President Clinton said yesterday that he wants to overhaul the government's oldest and largest set-aside program for minority contractors.
There's plenty to fix.
For many years, auditors and analysts have highlighted a litany of problems with the so-called 8(a) program administered by the Small Business Administration. The program annually funnels billions of dollars of work to companies owned by minorities and women.
The analysts have found that most SBA program work is awarded without competitive bidding, a small number of firms win the lion's share of contracts, and many minority-owned firms don't survive leaving the program because they are unprepared for marketplace competition.
"There's no question that these programs have helped to build up firms owned by minorities and women, who historically have been excluded from the old-boy networks," Mr. Clinton said. "But as with any government program, set-asides can be misapplied and misused, even intentionally abused."
Susan Au Allen, head of the U.S. Pan Asian American Chamber of Commerce, had a similar assessment: "It had a good intention but the system doesn't work well."
Launched in 1969 during the Nixon administration, the SBA's program was designed to give small, minority-owned businesses a push into the economic mainstream.
Many owners have found the program a lucrative long-term resource for their businesses.
As early as 1981, the General Accounting Office, an arm of Congress, called the program "a promise unfulfilled." Today, many of the program's flaws remain. They include:
* From the beginning, the program directed huge amounts of federal work to a small number of firms.
In fiscal year 1994, 50 firms received a quarter of the $4.4 billion in 8(a) work contracted. The companies that had federal work averaged $20 million apiece, according to the GAO. More than 2,800 firms -- 56 percent of the 5,155 qualified for the program -- won no work.
Some companies that gained a foothold in SBA contracts have clung to it for years. I-Net Inc., a Bethesda computer-services company, for example, received $126 million in SBA set-aside work between 1987 and 1993.
Procurement officers say it's easier to meet their agencies' minority-contracting goals by handing out large contracts to a small number of dependable firms.
* Meeting those minority-contracting goals also leads agencies away from the standard practice of competitive bidding.
Federal departments awarded just over $2 billion in new contracts in 1994. Only 18 percent were awarded through competitive bidding by minority-owned firms. Under the law, contracts for less than $3 million for services and $5 million for goods can be awarded without competitive bidding.

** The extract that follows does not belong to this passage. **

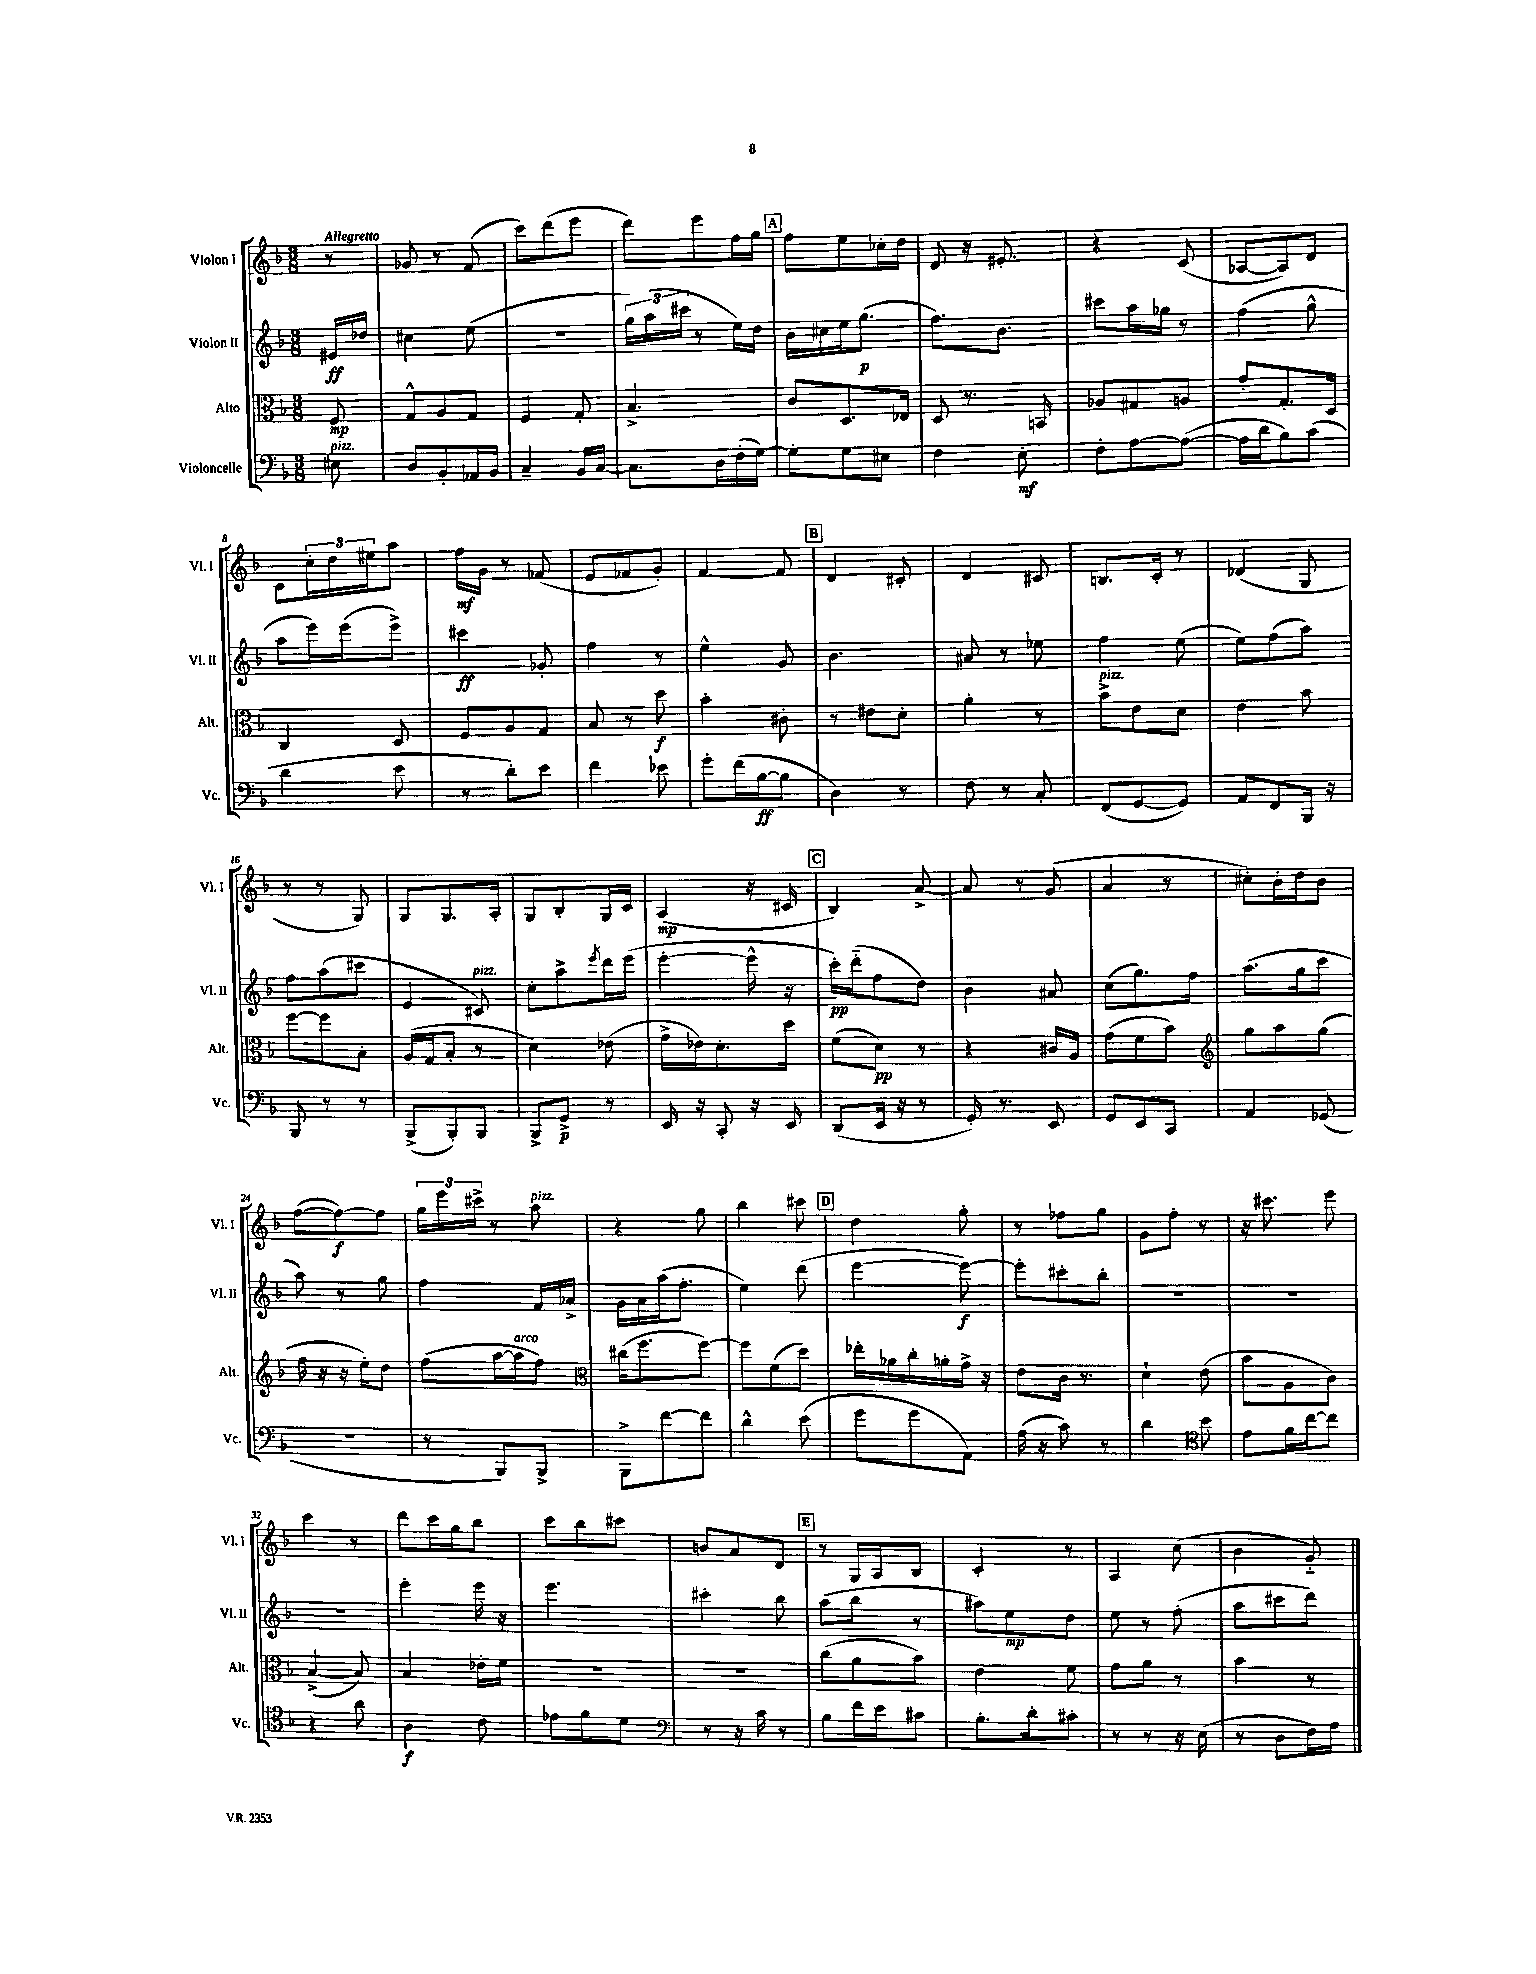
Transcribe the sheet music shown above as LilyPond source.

* While the SBA limits the program to "disadvantaged" business owners, some millionaires continue to receive lucrative government contracts because the SBA doesn't include their business equity in their net worth. In 1994, auditors checked 50 minority-owned companies and found 35 owners with net assets of more than $1 million.
* The program has been a magnet for fraud over the years. In some cases, white male business owners created dummy corporations fronted by a woman or a minority member to qualify for the set-aside work. Mr. Clinton called for stricter enforcement of eligibility standards.
* The law allows firms to remain eligible for contracts for nine years, after which they are expected to be able to compete in the open market. But many companies falter or end up bankrupt after they leave.
A prominent Maryland example is the Stephens Engineering Co., a Prince George's County firm owned by Wallace O. Stephens. The company won several contracts through the program but suffered after it "graduated" in 1991. Earlier this spring, Gov. Parris N. Glendening, an ally of Mr. Stephens, proposed a state bailout of the firm but withdrew the idea after harsh criticism that he was aiding a political friend.
Of the 710 firms that left the program in 1993, more than 250 went out of business, 40 scaled back operations and another two dozen were purchased by non-minority owned firms, according to Minorities in Business Insider, a newsletter that tracks the program.
Despite the problems, the program continues to serve an important need, say many people involved.
"The program has provided the contracting opportunity to make it easier in the early stages for disadvantaged companies to develop," said Fernando Galaviz, owner of a Virginia firm enrolled in the SBA program and vice chairman of the National Association of 8(a) companies.
Mr. Clinton also called for a federal program to benefit businesses, whether owned by minorities or not, that locate in distressed areas.
That has not been a goal of the SBA program and only a fifth of the set-aside money goes to firms located in minority areas. Most of the money instead goes to companies in relatively affluent suburbs such as Maryland's Montgomery County.